Offenbach et ses habitants
Les habitants d'Offenbach et leur ville se trouvent dans une relation tendue. Les immigrés en sont généralement exempts. Du moins jusqu'à ce qu'ils deviennent eux aussi des habitants de la ville et perdent ainsi leur impartialité.
Il suffit d'interroger les habitants d'Offenbach sur leur ville pour s'en rendre compte. Ils ont l'habitude de commencer par énumérer ce qu'Offenbach n'est pas. Ce n'est pas une ville idyllique, ni un Rothenburg ob der Tauber, ni une destination touristique, ni une ville au charme qui étreint, enchante et séduit immédiatement l'étranger.

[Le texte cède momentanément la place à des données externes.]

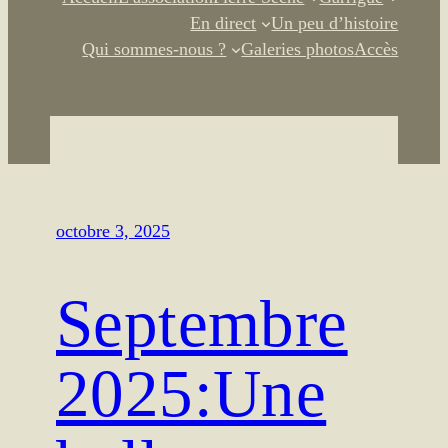
En direct
Un peu d’histoire
Qui sommes-nous ?
Galeries photos
Accès
octobre 3, 2025
Septembre
2025:Une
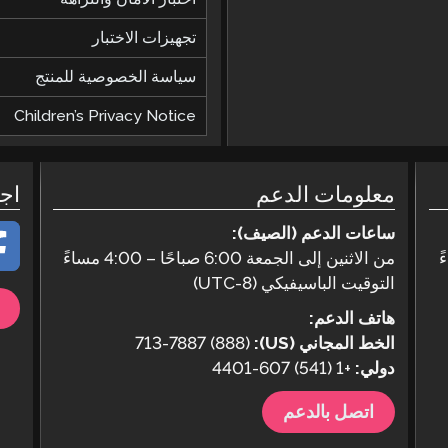
تجهيزات الاختبار
سياسة الخصوصية للمنتج
Children’s Privacy Notice
معلومات الدعم
اج
ساعات الدعم (الصيف):
من الاثنين إلى الجمعة 6:00 صباحًا – 4:00 مساءً
التوقيت الباسيفيكي (UTC-8)
هاتف الدعم:
الخط المجاني (US):
(888) 713-7887
دولي:
+1 (541) 607-4401
اتصل بالدعم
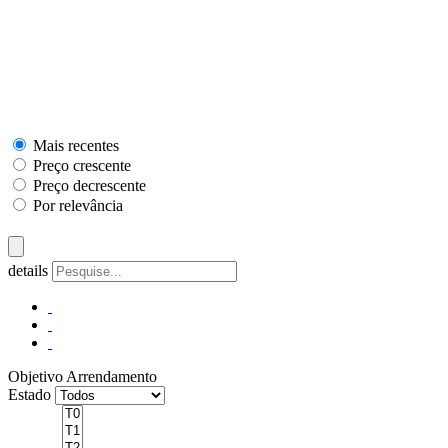
Mais recentes
Preço crescente
Preço decrescente
Por relevância
details
Objetivo
Arrendamento
Estado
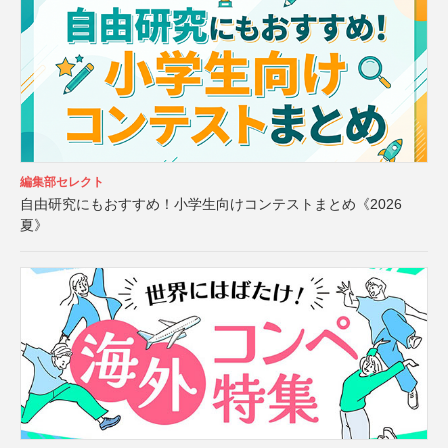
編集部セレクト
自由研究にもおすすめ！小学生向けコンテストまとめ《2026
夏》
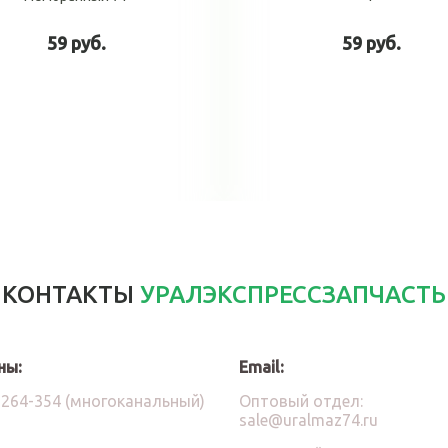
59 руб.
59 руб.
В корзину
В корзин
КОНТАКТЫ
УРАЛЭКСПРЕССЗАПЧАСТЬ
ны:
Email:
)264-354 (многоканальный)
Оптовый отдел:
sale@uralmaz74.ru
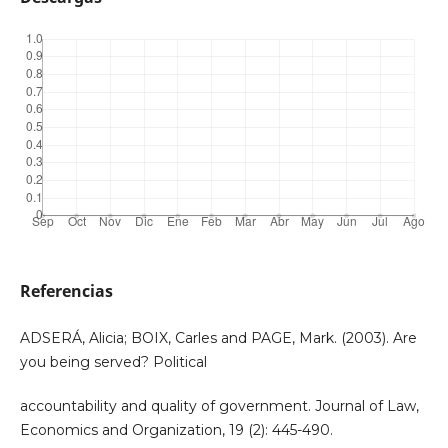
Referencias
ADSERÁ, Alicia; BOIX, Carles and PAGE, Mark. (2003). Are
you being served? Political
accountability and quality of government. Journal of Law,
Economics and Organization, 19 (2): 445-490.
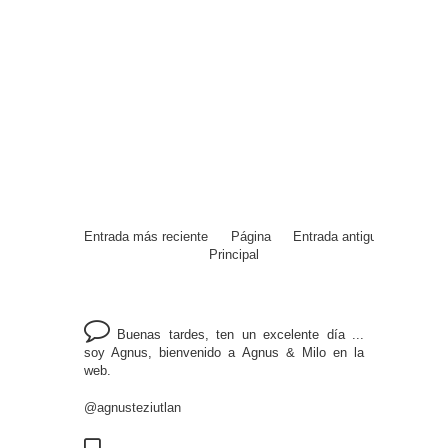
Entrada más reciente
Página
Entrada antigua
Principal
Buenas tardes, ten un excelente día ...
soy Agnus, bienvenido a Agnus & Milo en la
web.
@agnusteziutlan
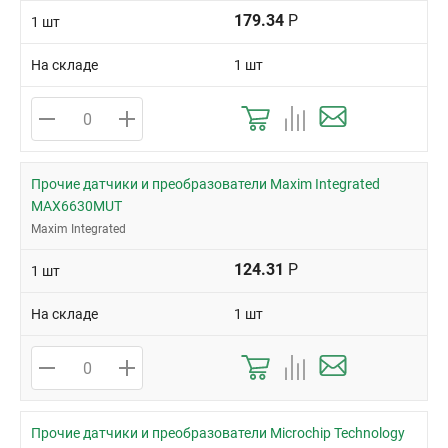
179.34
Р
1 шт
На складе
1 шт
Прочие датчики и преобразователи Maxim Integrated
MAX6630MUT
Maxim Integrated
124.31
Р
1 шт
На складе
1 шт
Прочие датчики и преобразователи Microchip Technology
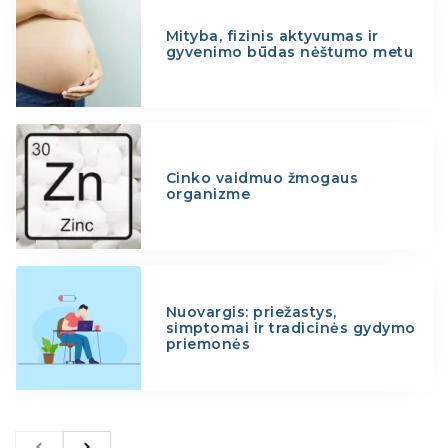
Mityba, fizinis aktyvumas ir
gyvenimo būdas nėštumo metu
Cinko vaidmuo žmogaus
organizme
Nuovargis: priežastys,
simptomai ir tradicinės gydymo
priemonės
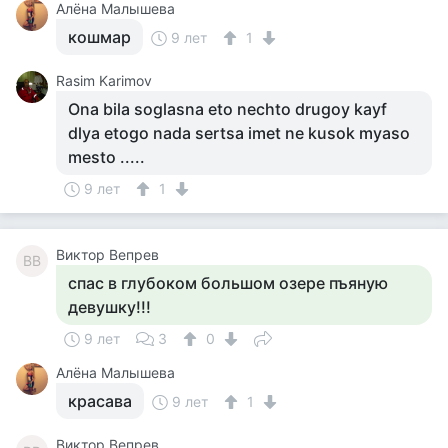
Алёна Малышева
кошмар
9 лет
1
Rasim Karimov
Ona bila soglasna eto nechto drugoy kayf
dlya etogo nada sertsa imet ne kusok myaso
mesto .....
9 лет
1
Виктор Вепрев
ВВ
спас в глубоком большом озере пъяную
девушку!!!
9 лет
3
0
Алёна Малышева
красава
9 лет
1
Виктор Вепрев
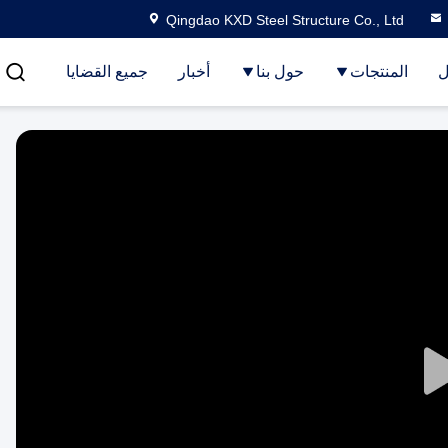
Qingdao KXD Steel Structure Co., Ltd
ل
المنتجات
حول بنا
أخبار
جميع القضايا
Play
Video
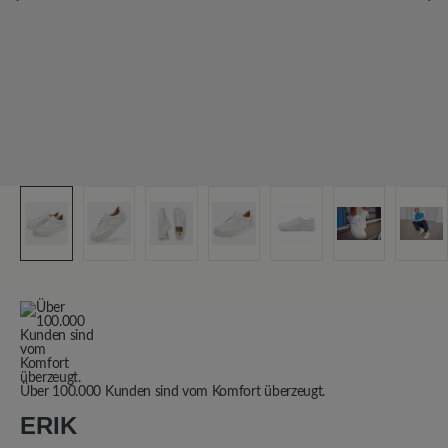
Über 100.000 Kunden sind vom Komfort überzeugt.
ERIK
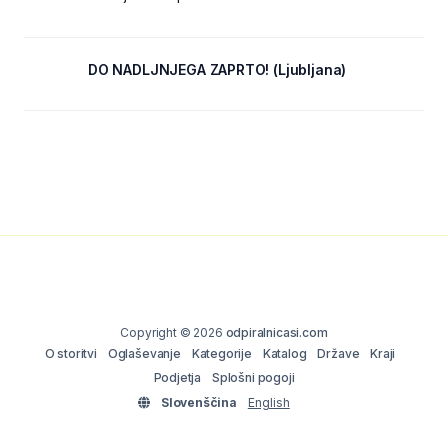
DO NADLJNJEGA ZAPRTO! (Ljubljana)
Copyright © 2026
odpiralnicasi.com
O storitvi
Oglaševanje
Kategorije
Katalog
Države
Kraji
Podjetja
Splošni pogoji
Slovenščina
English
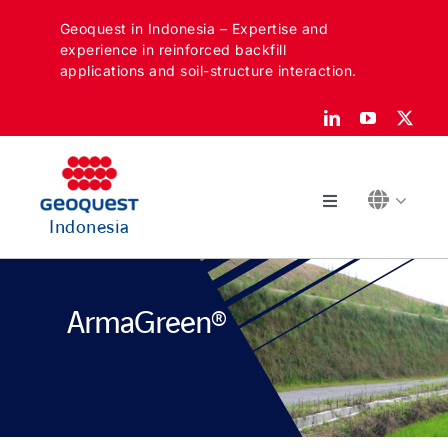
Skip
Geoquest in Indonesia – Expertise and
to
experience in reinforced backfill
content
applications and soil-structure interaction.
Toggle
Indonesia
Navigation
Tentang
ArmaGreen®
Sektor kami
Aplikasi kami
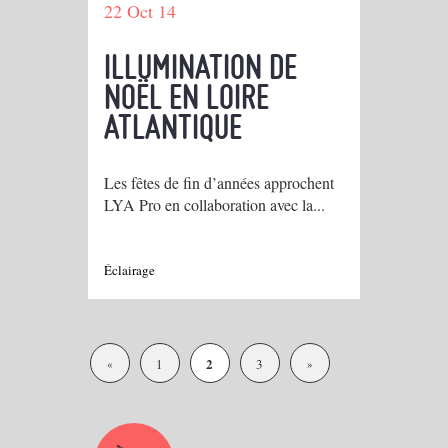
22 Oct 14
ILLUMINATION DE
NOËL EN LOIRE
ATLANTIQUE
Les fêtes de fin d’années approchent
LYA Pro en collaboration avec la...
Éclairage
2
1
3
«
»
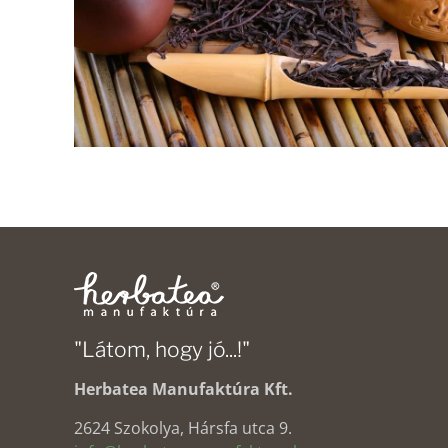
"Látom, hogy jó...!"
Herbatea Manufaktúra Kft.
2624 Szokolya, Hársfa utca 9.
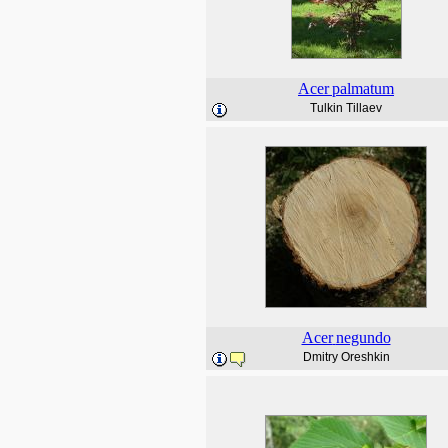
Acer
palmatum
Tulkin Tillaev
Acer
negundo
Dmitry Oreshkin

Il s'ensuit généralement quelques tentatives d'explication : une ville industrielle qui a grandi bien trop vite, bien sûr, et qui est donc d'une sobriété laborieuse, fixée sur l'objectivité et les valeurs utilitaires. L'ombre de la métropole voisine est également évoquée. Et cela sonne toujours comme une demande de pardon embarrassée.
C'est peut-être à cause de cet embarras que l'on rencontre dans la même mesure des déclarations passionnées pour la ville natale. Il y a souvent quelque chose de défiant. On y invoque pour ainsi dire un "néanmoins", mais parfois le balancier penche largement dans la direction opposée, vers le beau-parler. Car la ville du citoyen est une partie de sa propre identité ; ses souillures ternissent également sa propre personne.
L'habitant d'Offenbach s'est tellement installé dans ce monde émotionnel complexe qu'il se méfie de tout changement. Les changements sont pour lui des agressions qui mettent en péril l'équilibre. C'est pourquoi il examine d'abord les inconvénients de la nouveauté. On y trouve toujours quelque chose. Mais cela ne dure que jusqu'à ce que la nouveauté soit devenue familière. Ensuite, on la défend.
Satisfaire un Offenbachois demande donc de la patience. D'un point de vue moral, il trouve la satisfaction très inquiétante. L'insatisfaction est la chemise qui couvre sa nudité et qui, en plus, le réchauffe.
Il faut savoir tout cela si l'on veut savoir à quel point l'Offenbachois est affectueux envers sa ville : Chaleureux, mais pour l'amour du ciel, pas enflammé.